I can already hear people saying “it’s too soon!” After all, Jobs died only a couple of years ago. But there is no time like the present.
A few months ago, I was driving to a midtown Detroit hospital and came upon a small, white, suburban style ranch house. In the middle of Detroit! Anywhere else I’d never have noticed it, but a block off Woodward Avenue, it kinda stood out. It seemed unimaginable that anyone would build a house like that there. Or at least no one ever had, which led my mind to many other questions about housing and culture and cities and suburbs and green and paved and sameness and difference and black and white.

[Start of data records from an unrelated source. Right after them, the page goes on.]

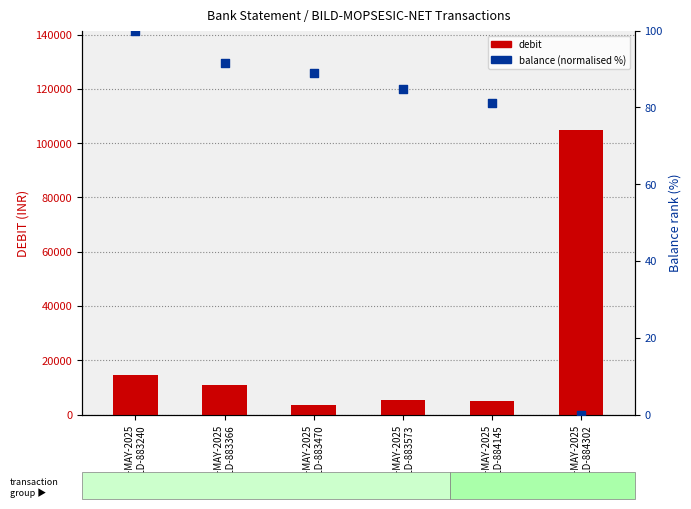

Is the value of balance (normalised %) at 07-MAY-2025
BILD-883573 greater than the value of debit at 07-MAY-2025
BILD-883366?

No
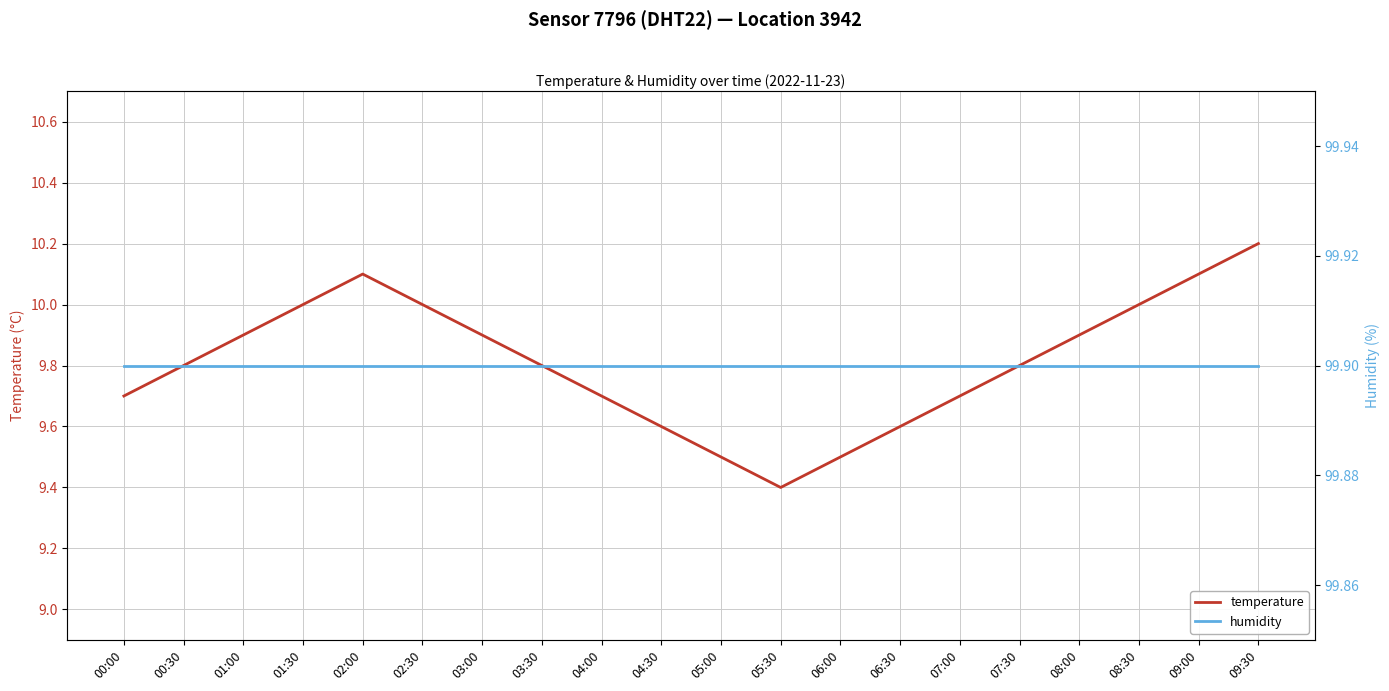

What is the difference between the highest and lowest values at 01:30?

89.9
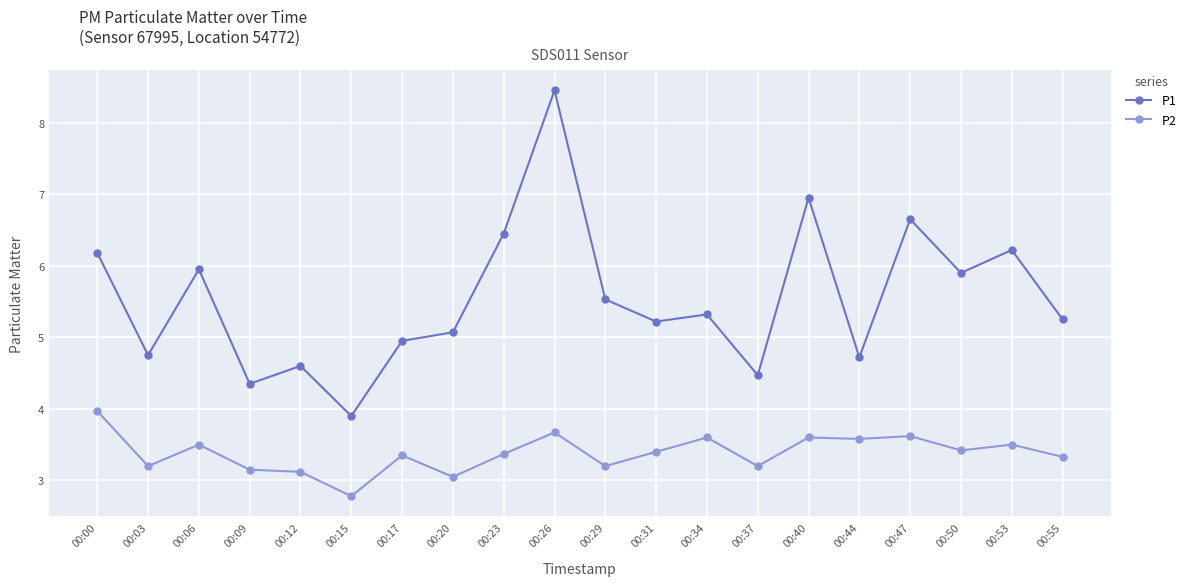

True or false: P2 and P1 intersect in this chart.

False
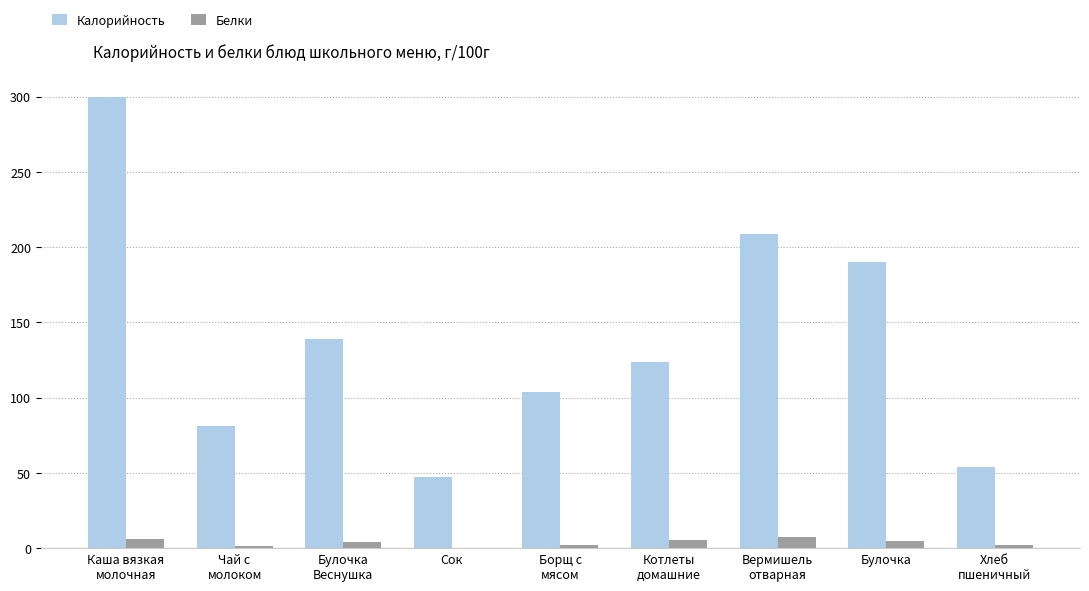

Where is Калорийность nearest to the value 173?

Булочка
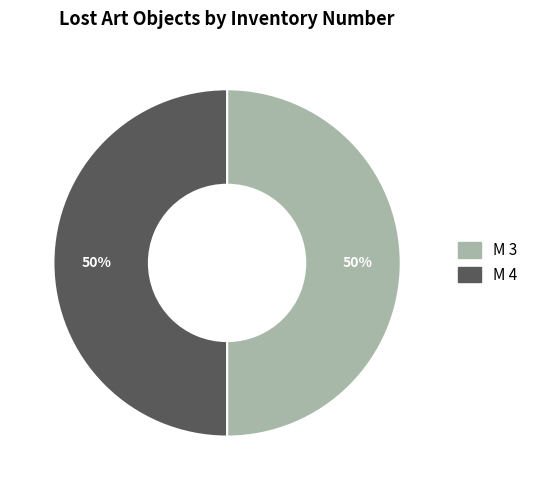

Is it true that M 3 is 57% of the pie?

False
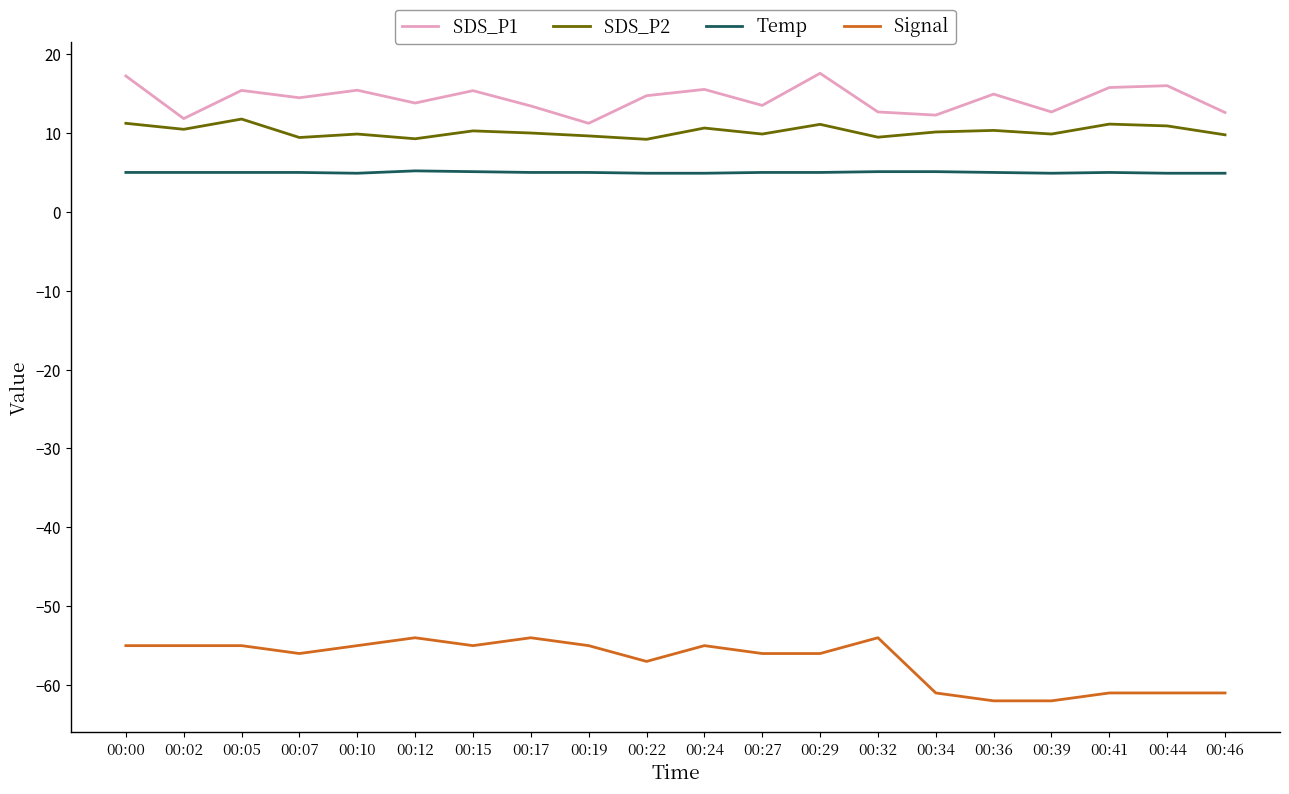

Is the value of Temp at 00:19 greater than the value of SDS_P2 at 00:00?

No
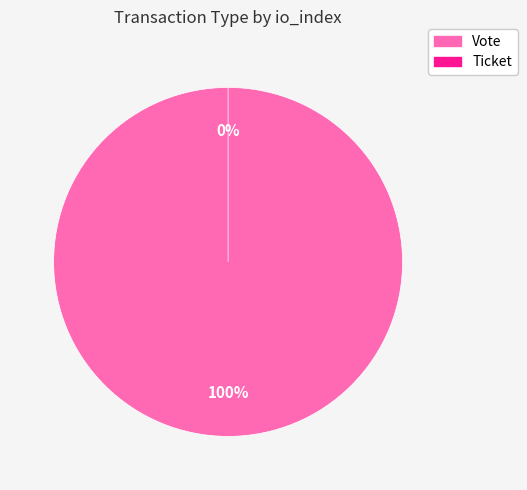

To the nearest percent, what is the difference between the Ticket and Vote slice percentages?

100%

Which, I soon discovered, is kind of the point. The house isn’t the start of some new urban renewal subdivision. It’s art. Or a mobile community center. Or both. Called “Mobile Homestead,” it’s the last work of art by Mike Kelley, who committed suicide recently at age 57. So yes, not only is there no time like the present; there is no time but the present.
Detroit already has its share of historic homes, but none of them mobile until now. In fact it’s made a cottage industry (pun intended) of Henry Ford family houses. That trend was started in 1929 by Henry Ford himself when he had his boyhood farmhouse moved a few miles to Greenfield Village, his new outdoor museum. At the time, 19th-century farmhouses were nothing special. Lots of people had grown up in them. But Ford knew exactly what he wanted, and had the place fixed up just the way he wanted people to think he remembered it. (Yes, you read that right.)
Which leads back to the original question, WWSJD? Would he want anybody with ten bucks to be able to see what posters he had on his bedroom wall and what brand of toothpaste he used? I’m still not sure, but if I get to lead the brainstorming session to figure out what to do with that house, I’ll project two words on the wall to get us started: Think Different.